Broadly speaking, a vast family of data assimilation methods stems from the minimization of some energy or function which involves two terms, a dynamical prior, and an observation term. We may distinguish two main categories of data assimilation approaches (Evensen, 2009), namely variational and statistical data assimilation. Specifically, within a variational data assimilation framework, the state analysis x^a results in a gradient-based minimization of the defined variational cost $J (x) = J_{Φ} (x, y, Ω)$ (Asch et al., 2016). The latter generally combines the sum of an observation term and a regularization term involving an operator Φ, as follows:

\begin{array}{l} J_{Φ} (x, y, Ω) & = \frac{1}{2} \sum_{i = k - L}^{k + L} | | y_{i} - H_{i} (x_{i}) | |_{R_{i}^{- 1}}^{2} \\ + \frac{1}{2} \sum_{i = k - L}^{k + L} | | x_{i} - Φ_{i} (x_{i}) | |_{Q_{i}^{- 1}}^{2} . \end{array}

The prior operator Φ_k is a time-stepping operator at time t_k. In a model-based data assimilation, it generally relates to a dynamical model ℳ to provide a background estimation (i.e., the physical prior) corresponding to the deterministic forecast. $x = {x_{k - L}, \dots, x_{k + L}}$ , respectively, denotes the temporal vectors of sizes $(2 L + 1) \times m$ , and $\prod_{i = k - L}^{k + L} p_{i}$ associated with the state of the system and the observations within the data assimilation window (DAW) of length 2L+1 centered around t_k. ℋ_k is the observation operator, and Ω={Ω_k} is the set of subdomains of 𝒟, with observations at times t_k, $k = 1, \dots, T$ . Last, Q_k and R_k are the background and the observation error covariance matrices. This formulation of functional $J_{Φ} (x, y, Ω)$ directly relates to weak constraint 4D-Var (see, e.g., Carrassi et al., 2018), which aims at estimating the optimal trajectory of a system in a predefined DAW, given the additional constraint of model uncertainty in the objective function 𝒥.

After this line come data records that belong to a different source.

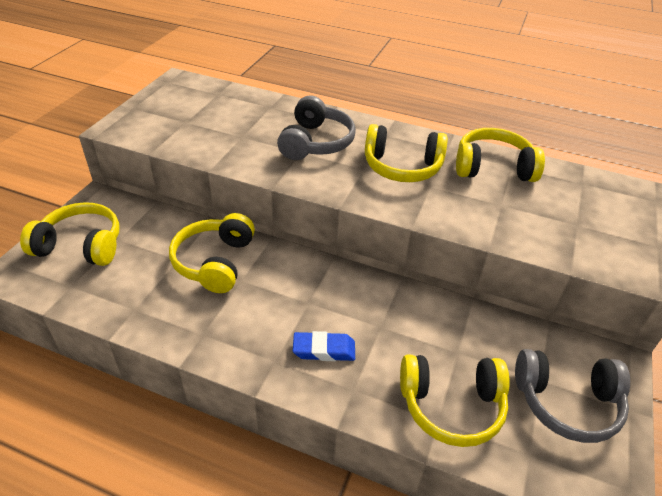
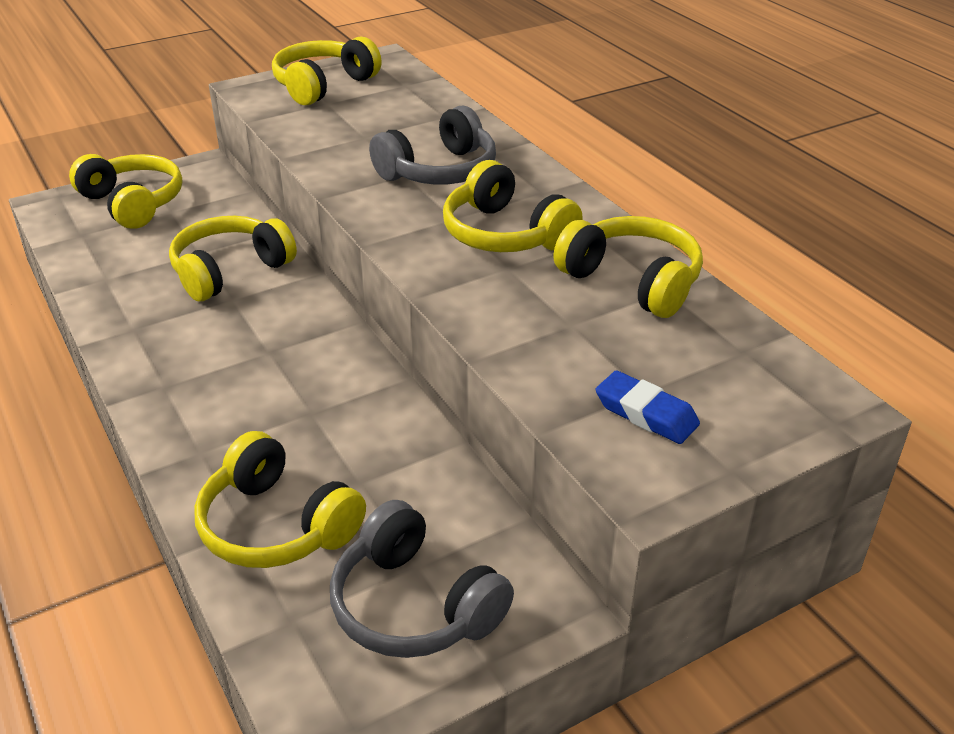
camera: 40 degrees right, 5 degrees down
blue eraser [293,331,355,361] -> blue eraser moved to [596,370,700,444]
none -> yellow headphones [272,36,382,105]

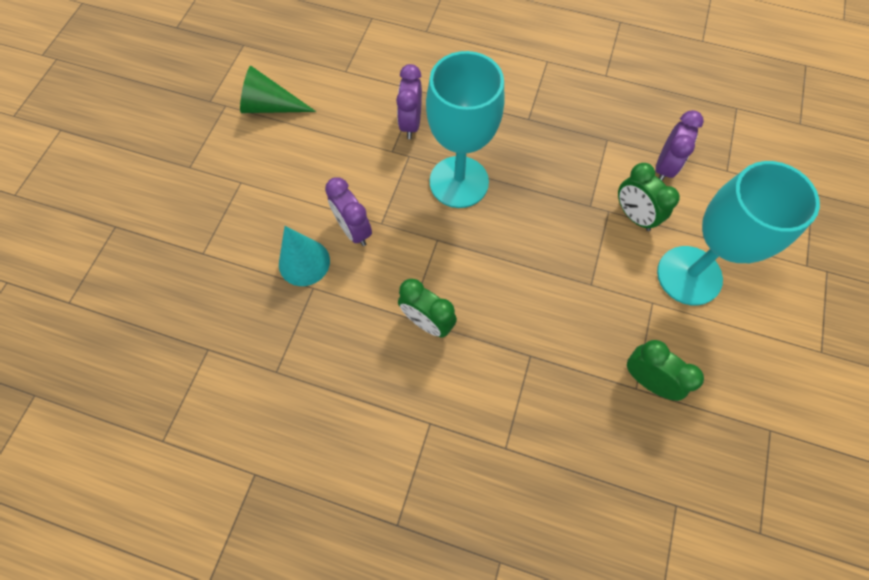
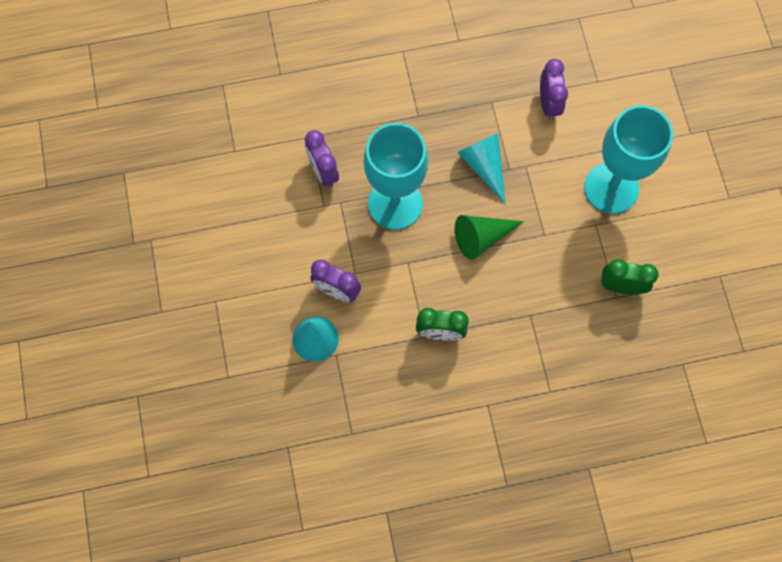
camera: 30 degrees left, 5 degrees up
green cone [240,66,316,113] -> green cone moved to [455,215,524,260]
green clock [618,163,680,231] -> none
none -> turquoise cone [457,134,506,204]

Regarding statistical data assimilation, many state-of-the-art methods rely on optimal interpolation (OI), which is the basic block of all statistical methods, especially regarding SSH-related datasets. OI has been used for decades (Taburet et al., 2019) for the interpolation of along-track nadir altimeter datasets and is still used today for the operational marine (Copernicus Marine Environment Monitoring Service, CMEMS) and climate (Copernicus Climate Change Service, C3S) production of the EU Copernicus program. It involves a significant smoothing for solving spatial scales up to 150 km. Extensions of OI schemes to multiscales to better account for mesoscale sea surface dynamics have recently been proposed (Ardhuin et al., 2020; Ubelmann et al., 2016).

Variational DA schemes have also been widely explored for the assimilation of satellite altimeter data in ocean general circulation models (see, e.g., Ngodock et al., 2015, Benkiran et al., 2021, or Li et al., 2021). Previous works have also considered quasi-geostrophic (QG) dynamics as an approximate and reduced-order dynamical prior for sea surface dynamics, leading to state-of-the-art performance (Ubelmann et al., 2016; Le Guillou et al., 2020).

Whereas model-driven and optimal interpolation approaches are the state-of-the-art solutions for operational products, data-driven strategies have recently emerged as promising alternatives to improve the space–time resolution of interpolated products. We may cite, among others, DINEOF (Data Interpolating Empirical Orthogonal Functions; Beckers and Rixen, 2003 a; Alvera-Azcárate et al., 2005, 2009) and the analog data assimilation (AnDA; Lguensat et al., 2017; Tandeo et al., 2020) and the recent developments of deep learning schemes (Barth et al., 2019). Beauchamp et al. (2020) have reported a benchmarking experiment, which supported the relevance of data-driven schemes compared with the operational OI product.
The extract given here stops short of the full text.